GObject.type_register(ObjectDetect)
__gstelementfactory__ = ("objectdetect", Gst.Rank.NONE, ObjectDetect)

Use it in a pipeline after converting to the format your detector expects:

GST_PLUGIN_PATH=$PWD \
gst-launch-1.0 videotestsrc ! videoconvert ! video/x-raw,format=RGB ! objectdetect ! fakesink

In a Python application, listen to the bus:

read_detection_messages.py
import json
import gi

gi.require_version("Gst", "1.0")
from gi.repository import Gst

Gst.init(None)

pipeline = Gst.parse_launch(
    "videotestsrc ! videoconvert ! video/x-raw,format=RGB ! objectdetect ! fakesink"
)

bus = pipeline.get_bus()
pipeline.set_state(Gst.State.PLAYING)

while True:
    msg = bus.timed_pop_filtered(
        Gst.SECOND,
        Gst.MessageType.ELEMENT | Gst.MessageType.ERROR | Gst.MessageType.EOS,
    )
    if not msg:
        continue

    if msg.type == Gst.MessageType.ELEMENT:
        structure = msg.get_structure()
        if structure and structure.get_name() == "object-detections":
            pts = structure.get_value("pts")
            detections = json.loads(structure.get_value("detections"))
            print("pts:", pts, "detections:", detections)

    if msg.type in (Gst.MessageType.ERROR, Gst.MessageType.EOS):
        break

pipeline.set_state(Gst.State.NULL)

Mapping the frame

Inside detect(), map the buffer and convert it to an array. You must know the frame width, height, and format from caps.

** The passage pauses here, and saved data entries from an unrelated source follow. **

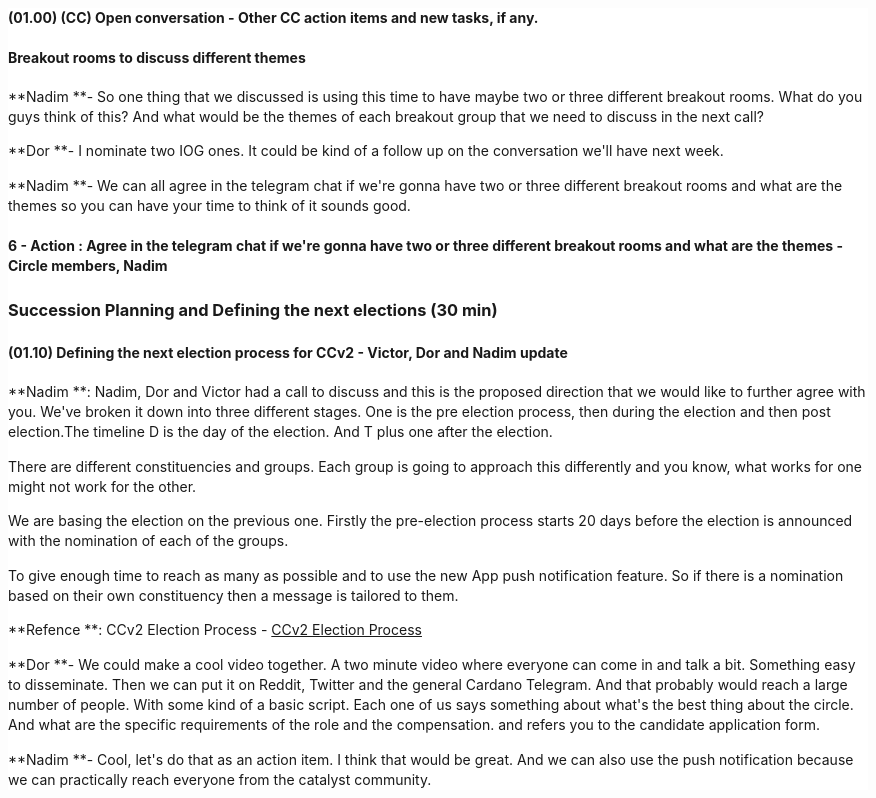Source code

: #### (01.00) (CC) **Open conversation** - Other CC action items and new tasks, if any. <a href="_ic8qf4liau6c" id="_ic8qf4liau6c"></a>

#### Breakout rooms to discuss different themes <a href="_ikexpbpqm2mu" id="_ikexpbpqm2mu"></a>

**Nadim **- So one thing that we discussed is using this time to have maybe two or three different breakout rooms. What do you guys think of this? And what would be the themes of each breakout group that we need to discuss in the next call?

**Dor **- I nominate two IOG ones. It could be kind of a follow up on the conversation we'll have next week.

**Nadim **- We can all agree in the telegram chat if we're gonna have two or three different breakout rooms and what are the themes so you can have your time to think of it sounds good.

#### 6 - Action : Agree in the telegram chat if we're gonna have two or three different breakout rooms and what are the themes - Circle members, Nadim <a href="_ohfzj2xf7yp5" id="_ohfzj2xf7yp5"></a>

### Succession Planning and Defining the next elections (30 min) <a href="_kouu31l1qju4" id="_kouu31l1qju4"></a>

#### (01.10) **Defining the next election process for CCv2** - Victor, Dor and Nadim update <a href="_wmqna5cv0k9e" id="_wmqna5cv0k9e"></a>

**Nadim **: Nadim, Dor and Victor had a call to discuss and this is the proposed direction that we would like to further agree with you. We've broken it down into three different stages. One is the pre election process, then during the election and then post election.The timeline D is the day of the election. And T plus one after the election.

There are different constituencies and groups. Each group is going to approach this differently and you know, what works for one might not work for the other.

We are basing the election on the previous one. Firstly the pre-election process starts 20 days before the election is announced with the nomination of each of the groups.

To give enough time to reach as many as possible and to use the new App push notification feature. So if there is a nomination based on their own constituency then a message is tailored to them.

**Refence **: CCv2 Election Process - [CCv2 Election Process](https://docs.google.com/spreadsheets/d/18D7dOPCI7A3DMORIx5rVNd550n1Nyh\_\_vFUGN57qomo/edit#gid=426531943)

**Dor **- We could make a cool video together. A two minute video where everyone can come in and talk a bit. Something easy to disseminate. Then we can put it on Reddit, Twitter and the general Cardano Telegram. And that probably would reach a large number of people. With some kind of a basic script. Each one of us says something about what's the best thing about the circle. And what are the specific requirements of the role and the compensation. and refers you to the candidate application form.

**Nadim **- Cool, let's do that as an action item. I think that would be great. And we can also use the push notification because we can practically reach everyone from the catalyst community.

success, map_info = buffer.map(Gst.MapFlags.READ)
if not success:
    return []

try:
    frame_bytes = map_info.data
    # Convert frame_bytes to numpy according to caps:
    # RGB => shape is height, width, 3
    # Then run OpenCV, ONNX Runtime, TensorRT, PyTorch, or another detector.
finally:
    buffer.unmap(map_info)

For performance, avoid copying frame data when possible. If the detector needs a different format, put videoconvert and a caps filter before your element.

Production plugin design

For a production plugin that sends real metadata downstream:

Implement a GstBaseTransform element.
Accept a fixed raw video format on the sink pad, for example video/x-raw,format=RGB.
Run inference in transform_ip() so the original buffer continues downstream.
Attach object detections as custom Gst.Meta or a known analytics metadata type.
Write a second downstream element or pad probe that reads the metadata.

In C/Rust, the rough flow is:

transform_ip(buffer):
    frame = map(buffer)
    detections = run_detector(frame)
    meta = gst_buffer_add_custom_meta(buffer, "object-detections")
    meta.objects = detections
    unmap(buffer)
    return GST_FLOW_OK

Use Python first to validate the model and pipeline behavior. Move the metadata attachment to C/Rust when another GStreamer element must consume the detections as real per-buffer metadata.